Required actions.
[a] From the article on college financial aid, output the passage starting at "That leaves many" and ending at "colleges and universities.", word for word.
[b] The article on college financial aid names the large expenses that set the revenue a college needs. List every one of them.

Need for Financial Aid Increases but Tuition Revenue is Flat
Mr. Seltzer notes that as tuition prices continue to increase, the share of students with financial need will also likely rise. What’s especially concerning is that the percentage of first-time, full-time freshman receiving institutional grants is estimated to be 87.9 percent in 2016-17. That doesn’t leave much space for the tuition from full-pay students to make much of a dent in the financial aid budget.
The overriding fact is that net tuition revenue per full-time freshman – the cash that supports the college after financial aid — is essentially flat, rising only 0.4 percent in the past year. Worse yet “well over half of survey respondents, 57.7 percent, reported a decline in total undergraduate enrollment between the fall of 2013 and the fall of 2016.” Further, just over half of schools surveyed reported a decrease in enrolled freshmen. The respondents blame price sensitivity, increased competition, and changing demographics as the primary reasons for this decline.
That leaves many colleges in a precarious position. If net tuition revenue is flat, discount rates are rising, the economic headwinds are blowing against them, and their enrollments are declining, financial options are narrowing at most colleges and universities.
A college or university can no longer depend on rising tuition or increased demand to grow its way out of what is now a systemic financial problem.
Discounting Strategies Aren’t Sustainable; Schools Know It but Few Admit It
Yet the most curious result in the survey was on the question of sustainability. In the IHE study, 44 percent of schools reported that their discounting strategies were not sustainable over the long term. Of the remainder, 32 percent said that they were sustainable over the short- but not the long-term. But only 9 percent “were willing to say that their strategies were not sustainable.” They presumably believe that some combination of new programs, better recruitment, and improved marketing strategies could work to improve their competitive position.
Financial aid is a complex question. Many of the colleges now suffering from their discounting practices have increased their discounts, for example, in an effort to serve more financially needy and diverse students. There can be time-specific reasons as well like the development of major new program initiatives.
But the inescapable fact is that American higher education continues to rely on outmoded and archaic financial strategies that used their primary source of revenue – tuition, fees, room and board – to balance out their expenses.
It’s an expense-driven model in which most of the large expenses – financial aid, cost of labor, technology, health care, and debt on capital expenditures – determine the revenue needed, effectively setting the tuition. Any institution increasing tuition much above the cost of inflation, now running at less than two percent, is effectively kicking the can down the road.
Despite the worrisome results of the NACUBO survey, many of us are still betting on American higher education to thrive. It must change how its financial pieces fit together and think imaginatively about how it can finance itself. It is likely that colleges will abandon long-time efforts to finance their capital expenditures exclusively on debt. It is possible to explore creative ways to manage targeted capital campaigns and rethink annual fund efforts. Change will require consortial efforts that move beyond paper and library purchases to see what can be accomplished in common on health care, retirement benefits, and technology.

Data provided.
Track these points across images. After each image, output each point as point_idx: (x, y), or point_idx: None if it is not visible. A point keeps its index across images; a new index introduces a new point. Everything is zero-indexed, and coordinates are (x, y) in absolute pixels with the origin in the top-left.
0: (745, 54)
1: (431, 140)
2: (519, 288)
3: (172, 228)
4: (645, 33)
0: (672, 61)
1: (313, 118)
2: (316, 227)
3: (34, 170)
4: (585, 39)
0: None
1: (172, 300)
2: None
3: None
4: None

The answers.
[a]
That leaves many colleges in a precarious position. If net tuition revenue is flat, discount rates are rising, the economic headwinds are blowing against them, and their enrollments are declining, financial options are narrowing at most colleges and universities.

[b]
- Financial aid
- Cost of labor
- Technology
- Health care
- Debt on capital expenditures